Tuesday, August 13, 2013

A day at Cooperstown: Shops, rookies, and The Hall

So today I was in Cooperstown. It was my fourth time going to the Hall of Fame, and quite frankly, it never gets old for me.

The first time I went, I was 9 years old, and I was juuuuuust learning who these people were. Like, I knew Yogi, I knew Babe, I knew DiMaggio, and I knew the obvious ones like Mays, Banks, Robinson and Clemente. I loved the museum, and I got a program at the gift shop, one celebrating recent inductees Sandberg and Boggs, and a drinking glass with the entire transcript of the Who's on First routine printed on its side.

Two years later, in 2007, I went back, with different relatives, and more experience. At this point, I was a full on mega-collector, getting cards wherever I could, and now I knew more of the bigger players. It also helped that two gigantic names (Ripken and Gwynn) were being inducted that year. I took more advantage of the card shops, and spent some time looking for cards of Thome, Thomas, and all the players I knew from 2005, in new uniforms.

2009, the blog was already underway, and I was a seasoned collector. I knew exactly what I was doing with everything, and I knew all of the big players I'd be looking up at, even to the point of campaigning for eventual enshrinees like Jim Rice and Rickey Henderson. Now I was in it for the history, scrutinizing the exhibits, and really enjoying all the cool stuff at the hall. This year I hit up more card shops than ever, and spent a lot on dollar cards of stars.

I waited four years to get back, and it felt good to be back in Cooperstown.

As for the museum, nothing's really changed. With the exception of computerizing the leader charts, and remodeling the room reserved for perfect games and no-hitters, it's the same museum, with the same plaques, and the same exhibits. And it still continues to make me smile. It always will. It's a whole museum devoted to my pastime.

This year I did indeed hit up some card shops, and while I didn't get any BIG MOJO HITZ, I still managed to nab some nice, cheap, cards.

Diamond Kings (there were a few):
2003: Barry Zito
2004- Tom Glavine, Rickie Weeks rookie.
2005- Jose Reyes, Jeff Bagwell, Carl Crawford.

90's/00's Topps.
1993 Traded: Wade Boggs (one I'd been looking for for a while.)
1995- John Smoltz
1998- Roberto Alomar, "Bob" Abreu, Jim Thome
1999- Trevor Hoffman, Craig Biggio, Randy Johnson, Jim Thome,
2000- Tom Glavine
2001- Tony Gwynn (another one I'd been looking for), Barry Larkin, Carlos Beltran.
2003- Adam Dunn.
2004 Traded -Curt Schilling (another nice one to have. year of the bloody sock!)

Sets I was looking for:
2004 Fleer Patchworks Torii Hunter
2004 Fleer Classic Clippings Carlos Delgado.

2000 Fleer Tradition Update: Rickey Henderson (a Mariner Rickey!)
2005 Bowman Heritage Chien-Ming Wang.

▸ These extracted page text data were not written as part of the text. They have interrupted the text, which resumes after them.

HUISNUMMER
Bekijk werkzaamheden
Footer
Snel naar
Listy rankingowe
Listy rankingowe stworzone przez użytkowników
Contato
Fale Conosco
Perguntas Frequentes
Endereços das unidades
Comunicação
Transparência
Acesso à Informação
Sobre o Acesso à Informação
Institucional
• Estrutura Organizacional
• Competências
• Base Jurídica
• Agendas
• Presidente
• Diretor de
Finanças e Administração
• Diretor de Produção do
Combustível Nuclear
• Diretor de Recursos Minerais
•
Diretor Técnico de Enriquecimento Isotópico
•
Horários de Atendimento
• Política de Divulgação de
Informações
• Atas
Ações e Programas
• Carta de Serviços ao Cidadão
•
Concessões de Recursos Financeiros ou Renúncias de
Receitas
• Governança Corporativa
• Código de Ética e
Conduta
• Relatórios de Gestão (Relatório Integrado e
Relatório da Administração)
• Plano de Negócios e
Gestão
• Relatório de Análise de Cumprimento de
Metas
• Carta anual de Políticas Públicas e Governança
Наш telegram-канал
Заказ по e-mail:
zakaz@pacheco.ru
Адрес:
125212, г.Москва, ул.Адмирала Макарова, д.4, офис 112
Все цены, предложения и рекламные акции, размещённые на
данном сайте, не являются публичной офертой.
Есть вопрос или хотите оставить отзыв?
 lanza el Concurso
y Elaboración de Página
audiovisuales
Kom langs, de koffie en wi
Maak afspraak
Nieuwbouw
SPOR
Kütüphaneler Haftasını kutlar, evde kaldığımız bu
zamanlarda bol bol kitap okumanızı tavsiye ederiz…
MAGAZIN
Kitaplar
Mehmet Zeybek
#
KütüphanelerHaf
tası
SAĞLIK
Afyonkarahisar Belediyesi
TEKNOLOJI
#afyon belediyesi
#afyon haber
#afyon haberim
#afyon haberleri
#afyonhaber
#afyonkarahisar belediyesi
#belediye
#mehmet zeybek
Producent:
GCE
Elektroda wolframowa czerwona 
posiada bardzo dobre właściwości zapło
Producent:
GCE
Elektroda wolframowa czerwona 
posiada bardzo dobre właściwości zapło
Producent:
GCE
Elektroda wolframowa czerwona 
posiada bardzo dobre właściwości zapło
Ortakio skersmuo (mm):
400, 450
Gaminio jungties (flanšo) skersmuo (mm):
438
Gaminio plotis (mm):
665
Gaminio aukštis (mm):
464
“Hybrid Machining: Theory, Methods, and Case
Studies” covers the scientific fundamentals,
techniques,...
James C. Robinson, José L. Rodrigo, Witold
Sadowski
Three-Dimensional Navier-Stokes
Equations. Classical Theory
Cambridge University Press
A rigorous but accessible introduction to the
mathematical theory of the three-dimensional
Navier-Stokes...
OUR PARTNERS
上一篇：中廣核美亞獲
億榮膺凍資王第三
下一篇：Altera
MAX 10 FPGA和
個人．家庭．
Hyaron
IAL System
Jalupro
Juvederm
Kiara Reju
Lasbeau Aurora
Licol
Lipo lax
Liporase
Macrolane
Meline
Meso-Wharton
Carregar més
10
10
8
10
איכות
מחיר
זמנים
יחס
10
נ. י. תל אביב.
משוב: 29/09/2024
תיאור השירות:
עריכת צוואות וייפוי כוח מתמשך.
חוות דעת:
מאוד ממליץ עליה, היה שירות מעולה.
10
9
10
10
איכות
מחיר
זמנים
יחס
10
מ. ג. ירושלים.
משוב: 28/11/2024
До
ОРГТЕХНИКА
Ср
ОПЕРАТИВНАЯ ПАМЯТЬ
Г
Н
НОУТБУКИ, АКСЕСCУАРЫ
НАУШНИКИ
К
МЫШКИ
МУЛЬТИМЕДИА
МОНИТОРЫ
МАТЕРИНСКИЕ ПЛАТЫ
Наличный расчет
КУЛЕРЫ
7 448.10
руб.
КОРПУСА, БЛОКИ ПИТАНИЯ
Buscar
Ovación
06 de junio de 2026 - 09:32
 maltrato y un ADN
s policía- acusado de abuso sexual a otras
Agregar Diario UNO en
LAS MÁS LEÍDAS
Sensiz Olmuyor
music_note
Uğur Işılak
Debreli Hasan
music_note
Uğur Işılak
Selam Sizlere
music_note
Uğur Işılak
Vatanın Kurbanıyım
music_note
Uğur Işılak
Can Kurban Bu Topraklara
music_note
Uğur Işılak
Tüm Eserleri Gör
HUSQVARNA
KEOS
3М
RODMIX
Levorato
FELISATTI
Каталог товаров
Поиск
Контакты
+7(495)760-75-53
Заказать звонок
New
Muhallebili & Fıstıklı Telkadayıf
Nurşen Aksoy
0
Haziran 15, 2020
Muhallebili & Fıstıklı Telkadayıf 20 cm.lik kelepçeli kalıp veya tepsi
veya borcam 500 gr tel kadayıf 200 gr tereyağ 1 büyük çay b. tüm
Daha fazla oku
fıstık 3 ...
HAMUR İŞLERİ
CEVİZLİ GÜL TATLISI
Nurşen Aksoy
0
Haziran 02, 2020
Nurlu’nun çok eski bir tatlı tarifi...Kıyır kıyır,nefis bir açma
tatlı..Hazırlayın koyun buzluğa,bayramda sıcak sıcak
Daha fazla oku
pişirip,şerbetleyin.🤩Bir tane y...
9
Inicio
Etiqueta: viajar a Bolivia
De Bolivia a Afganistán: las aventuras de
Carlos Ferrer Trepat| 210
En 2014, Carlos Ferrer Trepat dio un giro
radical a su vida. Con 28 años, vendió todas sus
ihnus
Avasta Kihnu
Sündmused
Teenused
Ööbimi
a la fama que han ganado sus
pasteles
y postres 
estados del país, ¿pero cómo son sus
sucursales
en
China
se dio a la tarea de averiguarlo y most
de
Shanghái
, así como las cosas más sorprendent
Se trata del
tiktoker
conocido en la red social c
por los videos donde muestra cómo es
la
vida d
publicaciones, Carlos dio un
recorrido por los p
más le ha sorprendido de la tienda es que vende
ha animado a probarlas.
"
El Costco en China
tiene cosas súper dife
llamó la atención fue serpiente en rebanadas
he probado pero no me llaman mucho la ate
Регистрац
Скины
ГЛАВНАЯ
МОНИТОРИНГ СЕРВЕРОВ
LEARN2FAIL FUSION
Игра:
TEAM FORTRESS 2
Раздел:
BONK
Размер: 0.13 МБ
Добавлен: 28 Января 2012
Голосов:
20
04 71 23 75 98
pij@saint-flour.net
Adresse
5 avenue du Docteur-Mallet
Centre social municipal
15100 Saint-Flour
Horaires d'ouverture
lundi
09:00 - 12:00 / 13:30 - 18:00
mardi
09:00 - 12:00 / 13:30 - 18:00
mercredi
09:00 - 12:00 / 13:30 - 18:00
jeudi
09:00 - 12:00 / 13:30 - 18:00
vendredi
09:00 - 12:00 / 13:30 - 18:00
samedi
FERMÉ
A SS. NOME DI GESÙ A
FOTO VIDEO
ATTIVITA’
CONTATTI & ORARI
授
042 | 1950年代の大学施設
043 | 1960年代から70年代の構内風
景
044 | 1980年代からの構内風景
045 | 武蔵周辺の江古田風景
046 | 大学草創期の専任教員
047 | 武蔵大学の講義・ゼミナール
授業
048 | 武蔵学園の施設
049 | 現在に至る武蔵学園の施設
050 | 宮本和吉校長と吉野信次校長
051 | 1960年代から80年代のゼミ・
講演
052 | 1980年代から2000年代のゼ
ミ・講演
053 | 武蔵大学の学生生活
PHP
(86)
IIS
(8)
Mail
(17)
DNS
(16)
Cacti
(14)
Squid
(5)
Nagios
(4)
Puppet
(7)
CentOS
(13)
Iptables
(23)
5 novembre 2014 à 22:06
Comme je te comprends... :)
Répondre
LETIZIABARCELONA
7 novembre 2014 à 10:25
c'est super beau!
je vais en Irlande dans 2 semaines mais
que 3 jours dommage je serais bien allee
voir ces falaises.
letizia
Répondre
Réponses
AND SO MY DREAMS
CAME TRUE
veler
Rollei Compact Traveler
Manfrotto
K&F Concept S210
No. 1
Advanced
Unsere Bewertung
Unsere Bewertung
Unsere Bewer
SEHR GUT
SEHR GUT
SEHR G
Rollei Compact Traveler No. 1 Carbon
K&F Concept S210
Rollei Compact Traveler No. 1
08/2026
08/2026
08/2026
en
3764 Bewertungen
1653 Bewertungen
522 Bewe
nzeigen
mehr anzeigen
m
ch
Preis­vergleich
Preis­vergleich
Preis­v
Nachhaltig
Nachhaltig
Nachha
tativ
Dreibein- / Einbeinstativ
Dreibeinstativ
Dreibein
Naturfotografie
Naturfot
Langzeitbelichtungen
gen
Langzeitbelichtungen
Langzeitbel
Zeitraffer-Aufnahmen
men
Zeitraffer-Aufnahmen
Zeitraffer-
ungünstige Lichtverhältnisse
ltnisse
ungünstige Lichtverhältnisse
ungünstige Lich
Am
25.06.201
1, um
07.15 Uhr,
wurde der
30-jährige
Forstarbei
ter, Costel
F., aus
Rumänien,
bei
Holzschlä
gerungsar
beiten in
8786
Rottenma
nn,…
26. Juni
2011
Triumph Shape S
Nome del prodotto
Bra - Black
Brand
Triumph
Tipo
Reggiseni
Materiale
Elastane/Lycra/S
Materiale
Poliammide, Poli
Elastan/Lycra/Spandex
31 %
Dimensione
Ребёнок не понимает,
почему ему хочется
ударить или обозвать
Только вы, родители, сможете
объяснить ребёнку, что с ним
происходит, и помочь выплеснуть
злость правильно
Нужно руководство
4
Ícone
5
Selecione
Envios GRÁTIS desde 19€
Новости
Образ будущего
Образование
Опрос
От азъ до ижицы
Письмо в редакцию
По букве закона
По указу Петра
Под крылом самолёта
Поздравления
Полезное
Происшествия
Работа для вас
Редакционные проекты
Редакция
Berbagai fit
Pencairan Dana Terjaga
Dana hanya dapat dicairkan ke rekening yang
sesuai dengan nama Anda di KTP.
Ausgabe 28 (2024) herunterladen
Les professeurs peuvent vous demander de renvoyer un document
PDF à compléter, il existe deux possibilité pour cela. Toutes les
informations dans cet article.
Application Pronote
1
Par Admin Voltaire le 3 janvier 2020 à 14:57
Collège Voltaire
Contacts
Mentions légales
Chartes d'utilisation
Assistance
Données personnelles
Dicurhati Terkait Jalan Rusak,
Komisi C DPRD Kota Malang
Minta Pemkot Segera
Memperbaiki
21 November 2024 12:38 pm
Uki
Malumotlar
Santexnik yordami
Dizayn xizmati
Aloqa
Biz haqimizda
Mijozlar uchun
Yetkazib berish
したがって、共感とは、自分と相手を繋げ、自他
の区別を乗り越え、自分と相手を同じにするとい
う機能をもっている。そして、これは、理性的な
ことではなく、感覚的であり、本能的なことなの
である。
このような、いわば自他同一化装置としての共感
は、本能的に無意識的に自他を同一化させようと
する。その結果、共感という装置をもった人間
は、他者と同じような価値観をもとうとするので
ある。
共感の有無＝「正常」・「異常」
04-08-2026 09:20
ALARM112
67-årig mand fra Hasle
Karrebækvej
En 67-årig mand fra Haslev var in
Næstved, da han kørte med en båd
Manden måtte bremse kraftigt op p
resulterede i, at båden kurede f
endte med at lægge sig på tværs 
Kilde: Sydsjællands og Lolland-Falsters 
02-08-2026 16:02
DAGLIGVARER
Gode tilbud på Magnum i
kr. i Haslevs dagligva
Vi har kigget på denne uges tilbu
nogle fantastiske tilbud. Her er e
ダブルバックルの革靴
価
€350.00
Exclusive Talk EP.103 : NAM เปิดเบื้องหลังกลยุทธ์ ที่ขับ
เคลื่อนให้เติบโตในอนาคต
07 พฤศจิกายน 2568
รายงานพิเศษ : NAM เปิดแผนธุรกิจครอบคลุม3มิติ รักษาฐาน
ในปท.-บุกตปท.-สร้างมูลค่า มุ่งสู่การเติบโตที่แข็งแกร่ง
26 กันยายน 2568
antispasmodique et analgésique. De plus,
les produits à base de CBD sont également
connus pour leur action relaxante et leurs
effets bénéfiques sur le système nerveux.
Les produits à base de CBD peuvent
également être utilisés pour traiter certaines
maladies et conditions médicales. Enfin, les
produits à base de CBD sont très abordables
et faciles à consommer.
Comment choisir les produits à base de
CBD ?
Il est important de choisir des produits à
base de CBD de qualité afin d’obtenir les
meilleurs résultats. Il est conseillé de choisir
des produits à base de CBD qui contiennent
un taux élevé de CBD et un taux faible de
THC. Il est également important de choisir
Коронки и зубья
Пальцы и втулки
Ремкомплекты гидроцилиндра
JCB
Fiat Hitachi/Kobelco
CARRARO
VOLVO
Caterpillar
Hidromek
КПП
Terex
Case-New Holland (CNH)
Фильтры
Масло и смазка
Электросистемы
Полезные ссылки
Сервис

Always nice to get a Wang.
1986 Topps Traded Phil Niekro on the Indians.

And now, the four semi-awesome rookies that I got at Cooperstown.

4. 2006 Topps Traded JERED WEAVER rookie. I rate this lower because it may not be the bonafide actual rookie, but it's still nice to have.
3. 2004 Diamond Kings DAN HAREN. Again, not the most pricy rookie, and you can do better, but it's still a nice rookie of a great player, even in Diamond King form.
2. 2000 Topps Traded BRANDON PHILLIPS. This one was the priciest of the four ($6), and right now, it's the player that's doing the best in the standings. Plus, it's kinda weird to see the current Red in Expos garb. Still, it's a great rookie to have. Still, for the #1, I have to go with...
1. 2000 Topps Traded JUAN PIERRE! This is my best find of the day not because it's the best player, but because it's my favorite of the four. The impact of Juan Pierre is undeniable, and he was brilliant for my Phillies last year. I felt like I needed his rookie, regardless of his Hall chances. Besides, it was $2.50.

So overall, my trip to Cooperstown was a success, with cards and a great day had by all.